* _Problem description_:
Copy out the entries below in full and exactly.

Segment Start: Extracted data

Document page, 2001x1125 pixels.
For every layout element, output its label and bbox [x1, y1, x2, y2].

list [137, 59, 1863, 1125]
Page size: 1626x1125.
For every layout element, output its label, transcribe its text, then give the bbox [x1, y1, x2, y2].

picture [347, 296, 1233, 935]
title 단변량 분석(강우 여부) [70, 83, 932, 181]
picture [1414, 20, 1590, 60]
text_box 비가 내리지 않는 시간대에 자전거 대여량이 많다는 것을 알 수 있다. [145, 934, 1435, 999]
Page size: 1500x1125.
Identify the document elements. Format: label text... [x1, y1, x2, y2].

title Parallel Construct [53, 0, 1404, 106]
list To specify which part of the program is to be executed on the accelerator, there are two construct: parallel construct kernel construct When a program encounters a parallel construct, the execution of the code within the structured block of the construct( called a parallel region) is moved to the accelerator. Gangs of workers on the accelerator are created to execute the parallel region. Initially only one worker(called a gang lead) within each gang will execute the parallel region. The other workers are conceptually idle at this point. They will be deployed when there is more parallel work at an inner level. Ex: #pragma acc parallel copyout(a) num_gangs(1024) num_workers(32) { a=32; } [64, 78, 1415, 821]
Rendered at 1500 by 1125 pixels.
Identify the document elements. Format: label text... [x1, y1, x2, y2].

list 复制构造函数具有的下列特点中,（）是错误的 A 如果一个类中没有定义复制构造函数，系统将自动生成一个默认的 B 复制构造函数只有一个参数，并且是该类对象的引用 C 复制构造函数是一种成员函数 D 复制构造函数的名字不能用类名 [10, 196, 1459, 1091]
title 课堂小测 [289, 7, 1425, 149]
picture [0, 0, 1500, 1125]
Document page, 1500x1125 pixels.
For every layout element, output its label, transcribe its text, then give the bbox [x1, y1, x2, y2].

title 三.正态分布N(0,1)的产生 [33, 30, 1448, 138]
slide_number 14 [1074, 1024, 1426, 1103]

Segment End: Extracted data

* _Completed exercise_:
Document page, 2001x1125 pixels.
For every layout element, output its label and bbox [x1, y1, x2, y2].

list [137, 59, 1863, 1125]
Page size: 1626x1125.
For every layout element, output its label, transcribe its text, then give the bbox [x1, y1, x2, y2].

picture [347, 296, 1233, 935]
title 단변량 분석(강우 여부) [70, 83, 932, 181]
picture [1414, 20, 1590, 60]
text_box 비가 내리지 않는 시간대에 자전거 대여량이 많다는 것을 알 수 있다. [145, 934, 1435, 999]
Page size: 1500x1125.
Identify the document elements. Format: label text... [x1, y1, x2, y2].

title Parallel Construct [53, 0, 1404, 106]
list To specify which part of the program is to be executed on the accelerator, there are two construct: parallel construct kernel construct When a program encounters a parallel construct, the execution of the code within the structured block of the construct( called a parallel region) is moved to the accelerator. Gangs of workers on the accelerator are created to execute the parallel region. Initially only one worker(called a gang lead) within each gang will execute the parallel region. The other workers are conceptually idle at this point. They will be deployed when there is more parallel work at an inner level. Ex: #pragma acc parallel copyout(a) num_gangs(1024) num_workers(32) { a=32; } [64, 78, 1415, 821]
Rendered at 1500 by 1125 pixels.
Identify the document elements. Format: label text... [x1, y1, x2, y2].

list 复制构造函数具有的下列特点中,（）是错误的 A 如果一个类中没有定义复制构造函数，系统将自动生成一个默认的 B 复制构造函数只有一个参数，并且是该类对象的引用 C 复制构造函数是一种成员函数 D 复制构造函数的名字不能用类名 [10, 196, 1459, 1091]
title 课堂小测 [289, 7, 1425, 149]
picture [0, 0, 1500, 1125]
Document page, 1500x1125 pixels.
For every layout element, output its label, transcribe its text, then give the bbox [x1, y1, x2, y2].

title 三.正态分布N(0,1)的产生 [33, 30, 1448, 138]
slide_number 14 [1074, 1024, 1426, 1103]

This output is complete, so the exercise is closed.